Staff at Kentucky Mountain Bible College wanted to offer an interactive virtual option for students this fall.

“As a teacher, you thrive on that feedback that you have in live to see if your students understand and so to have that I can interact with my students virtually here,” said Academic Dean Zane Darland.

They were held back by the lack of money, but then the CARES Act came into play. They applied and received about $32,000 from the money in the act set aside for colleges and universities. Then, they were able to apply for another allocation of money through the governor’s office also through the CARES Act. They received about $45,000 more.

“The combination of the two together allowed us to purchase all the screens, purchase all of the cameras 360-degree cameras are not cheap but they go a long way in creating a real-life experience,” said Lorimer.

Through Zoom, students can stream into the classroom. On their screen, they will see an HD camera giving them video of the teacher and the smartboard. They will also have a video feed from a 360-degree camera.

“They can see the entire scope of the classroom,” said Darland.

Students will be able to see the other students and interact with them. When a student in the classroom talks, the camera will pan to them.

“It picks up really well somebody sitting in the back of the classroom.

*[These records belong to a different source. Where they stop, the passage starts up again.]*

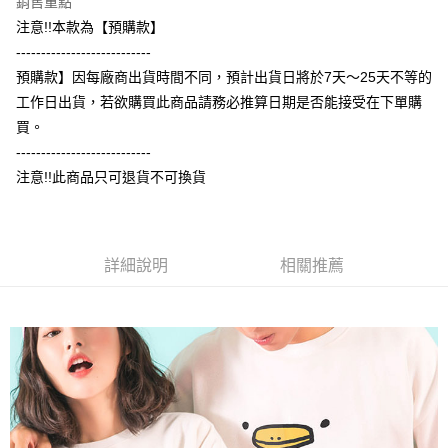
銷售重點
相關說明
注意!!本款為【預購款】
【大哥付你分期使用說明】
---------------------------
AFTEE先享後付
1.本服務由台灣大哥大提供，台灣大哥大用戶可立即使用無須另外申請。
預購款】因每廠商出貨時間不同，預計出貨日將於7天～25天不等的
2.付款方式選擇「大哥付你分期」，訂單成立後會自動跳轉到大哥付的交易
相關說明
流程，驗證手機門號後，選擇欲分期的期數、繳款截止日，確認付款後即完
工作日出貨，若欲購買此商品請務必推算日期是否能接受在下單購
【關於「AFTEE先享後付」】
成交易。
ATM付款
AFTEE先享後付是「在收到商品之後才付款」的支付方式。 讓您購物簡單
買。
3.實際核准額度、可分期數及費用金額請依後續交易確認頁面所載為準。
便利好安心！
4.訂單成立30分鐘內，如未前往確認交易或遇審核未通過，訂單將自動取
---------------------------
１．簡單：不需註冊會員、不需綁卡、不需儲值。
運送方式
消。如遇「轉專審核」未通過狀況，表示未達大哥付你分期系統評分，恕無
２．便利：只要手機號碼，簡訊認證，即可結帳。
注意!!此商品只可退貨不可換貨
法說明評估內容。
３．安心：先確認商品／服務後，再付款。
全家付款取貨
【繳款方式說明】
1.分期款項不併入電信帳單，「大哥付你分期」於每月結算日後寄送繳費提
每筆NT$65，滿NT$899(含以上)免運費
【「AFTEE先享後付」結帳流程】
醒簡訊。
１．於結帳方式選擇「AFTEE先享後付」後，將跳轉至「AFTEE先享後付」
2.透過簡訊連結打開帳單後，可選擇「超商條碼／台灣大直營門市／銀行轉
付款後全家取貨
詳細說明
相關推薦
結帳頁面，進行簡訊認證並確認金額後，即可完成結帳。
帳／街口支付／iPASS MONEY」等通路繳費。
２．訂單成立數日內，您將收到繳費通知簡訊。
每筆NT$60，滿NT$899(含以上)免運費
３．收到繳費通知簡訊後14天內，點擊此簡訊中的連結，可透過四大超商／
【注意事項】
ATM／網路銀行／等多元方式進行付款，方視為交易完成。
7-11付款取貨
1.本服務係由「台灣大哥大股份有限公司」（以下簡稱本公司）所提供，讓
※ 請注意：結帳手續完成當下不需立刻繳費，但若您需要取消訂單，請聯絡
用戶於交易時，得透過本服務購買商品或服務，並由商店將買賣／分期付款
每筆NT$65，滿NT$899(含以上)免運費
購買商品的店家。未經商家同意取消之訂單仍視為有效，需透過AFTEE先享
買賣價金債權讓與本公司後，依約使用本公司帳單繳交帳款。
後付繳納相關費用。
2.基於同意付款使用「大哥付你分期」之契約關係目的，商店將以您的個人
付款後7-11取貨
※ 交易是否成功請以「AFTEE先享後付 」之結帳頁面顯示為準，若有關於
資料（包含姓名、電話或地址）提供予台灣大哥大進項蒐集、處理及利用，
是否繳費成功／繳費後需取消欲退款等相關疑問，請聯繫「AFTEE先享後付
每筆NT$60，滿NT$899(含以上)免運費
由本公司與您本人進行分期帳單所需資料之確認、核對及更正。
客戶支援中心」
https://netprotections.freshdesk.com/support/home
3.完整用戶服務條款，請詳閱以下連結：
https://oppay.tw/userRule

Those were all issues we were wrestling with how do we get the teacher up front get good audio on them and somebody in the background,” said Lorimer.

Students can ask questions through Zoom as well, and the whole classroom can hear them and respond.

“It’s just like you’re being apart of KMBC’s campus while you’re not there so it gives you a different atmosphere,” said student Raliegh Spencer.

On Zoom, students can be given control of the smartboard by the teacher, so they can write on the board from their homes. They can also take over the board to be able to give a presentation.

“This technology is opening a lot of new doors for us in the future which we’re really excited about,” said Darland.

Classes start August 20. Students have the option to live on campus and take in-person classes or they can go fully virtual. They also have the option to start classes virtually and then move to campus later in the semester.